Ferdie Pacheco, “The Fight Doctor,” famously once said, “Cassius Clay was born in Louisville. Muhammad Ali was born in Miami.”
You could further say Ali was born on Feb. 25, 1964 — exactly 50 years ago — on a surreal night at the Miami Beach Convention Center. He fought Sonny Liston as Clay, but his metamorphosis into the preening, floating butterfly that stung like a bee had already occurred.
He would announce the next day that his new name was Cassius X as a convert to the Nation of Islam. Within a week he was forever more Muhammad Ali, set to become perhaps the most important American athlete of the 20th century.
His playful braggadocio was like nothing we had seen. His politics and religion made him a lightning rod at a time the country still was divided by segregation. His new heavyweight championship belt, minted in Miami, made him a volatile star.
Pacheco, at 86, still lives in Miami, doctor, writer, painter, sweet scientist, Renaissance man, and the last alive of Ali’s old entourage. Being Ali’s physician and corner man gave Pacheco the most literal of ringside seats to boxing history — maybe no chapter of it more significant than that night at the convention center.
The thing is, back then, on that night, it wasn’t about a context bigger than a square of ropes bordering a canvas floor.
“We didn’t know we were gonna win, we didn’t even think of the significance. There was sheer terror Liston was going to kill us!” Pacheco said Monday from his home. “It was a huge surprise. He out-fooled Liston and just boxed a beautiful fight. But the significance was for others to say, later. For us, that night, it was sheer elation, then we went home and went to sleep.”
As Clay-turning-Ali, then only 22, towered over a fallen Liston in triumph, America had a new counterculture hero, and our sports would never be the same.
Sports Illustrated on the eve of the millennium called that first Clay-Liston fight the fourth-biggest American sports moment of the past century. That makes it a logical starting place for anyone trying to decipher the biggest sports moment we have hosted and seen here in South Florida.
If you might nominate instead the Super Bowl 3 “guarantee” Joe Namath fulfilled across town at the Orange Bowl not quite five years later, I’d remind you Namath simply was the first athlete to successfully embrace the template that Clay/Ali created for everyone who followed.
Ali kicked open doors and allowed color and outlandish personality to flow into our games. Instantly, sports changed. He gave breadth and volume to the voice of athletes. Namath parading to town with his fur coat and his guarantee — he should have paid Ali royalties.
Liston, the aging but feared reigning champion, had been the heavy betting favorite to knock that bluster clean out of Clay.

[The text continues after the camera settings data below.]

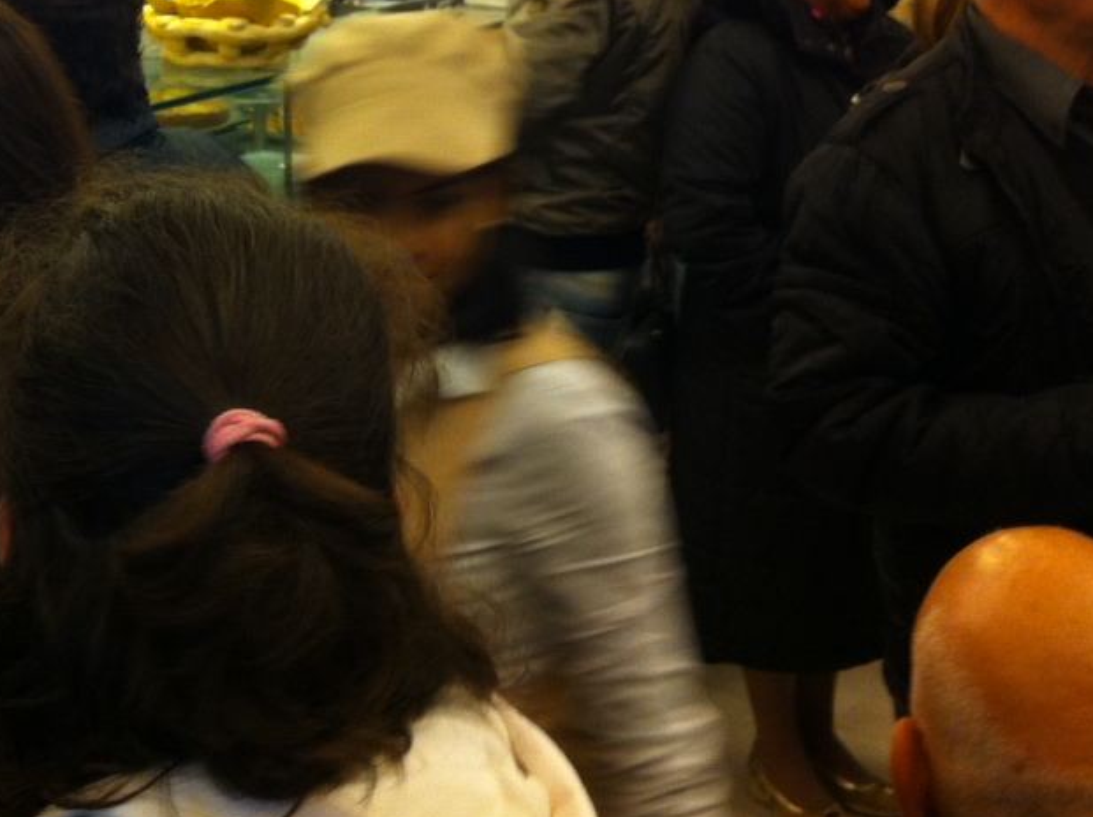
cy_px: 2
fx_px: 2302
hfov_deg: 26.0
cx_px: 143
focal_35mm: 73
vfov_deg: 19.5
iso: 100
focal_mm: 3.85
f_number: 2.8
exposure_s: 1/15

To shut him up.
A black-and-white photo shows Edwin Pope, the great longtime former Miami Herald sports columnist, ringside that night with his mouth agape and an unlit cigarette on his lip, in the moment Clay won.
“The night exploded so fast I never got the match to the cigarette,” Pope explained about the photo in a 1989 column on the fight’s 25th anniversary. “I remember thinking, ‘This can’t be happening.’ ”

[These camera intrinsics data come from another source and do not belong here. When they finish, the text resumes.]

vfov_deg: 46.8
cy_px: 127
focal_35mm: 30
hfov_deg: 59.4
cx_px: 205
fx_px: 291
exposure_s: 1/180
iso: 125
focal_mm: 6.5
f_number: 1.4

Pope lamented then that the significance of that night had largely been forgotten. I didn’t know my mentor to be wrong often, but thankfully about that he might have been.
The HistoryMiami museum on West Flagler Street is commemorating the fight’s 50th anniversary with an art and photo exhibit, and Pacheco is to headline a panel discussion there Tuesday night from 7 p.m. to 9 p.m. Fifty years earlier, exactly, the Miami Beach Convention Center would have been filling for the main event, with arriving fight fans having little idea a stunning coronation was to take place on the canvas.
That night was the epicenter of a golden era of boxing in Miami, back when Miami Beach’s famed, original 5th Street Gym, a jog from the convention center, was the splendidly seedy hub of it. Clay trained there for that first Liston fight. The gym, the love and life of brothers Chris and Angelo Dundee, now both passed, lasted 42 years.
The last time I remember walking up those sagging steps to enter the pungent squalor of the gym had been to interview actor Mickey Rourke, then embarked on a short-lived boxing career. Some skinny fighter played a drumbeat on a speed bag against a backlit window.
Not long afterward, Pacheco and I stood together and watched the 5th Street Gym razed by a wrecking ball on a morning in 1993, history crushed to rubble, old ghosts rising in the clouds of chalky dust. I remember thinking, “Anything can be torn down, if this can.”
Pacheco saved from the demolition an old “rubbing table” where fighters could get a massage. The table is in his house. It holds his paints. The Fight Doctor called that grimy, beautiful old gym “our earthly equivalent of the kingdom of Oz.”
These days the former Cassius Clay is, at 72, a brittle shell in the cruel embrace of Parkinson’s, while the original 5th Street Gym is as irretrievably gone as some magical, disappeared night 50 years past.
None of them is forgotten, though. Never that.
In the memory, the old 5th Street Gym is still thrumming, full of sweat and dreams, and its most famous fighter is in its humid mist, floating like a butterfly.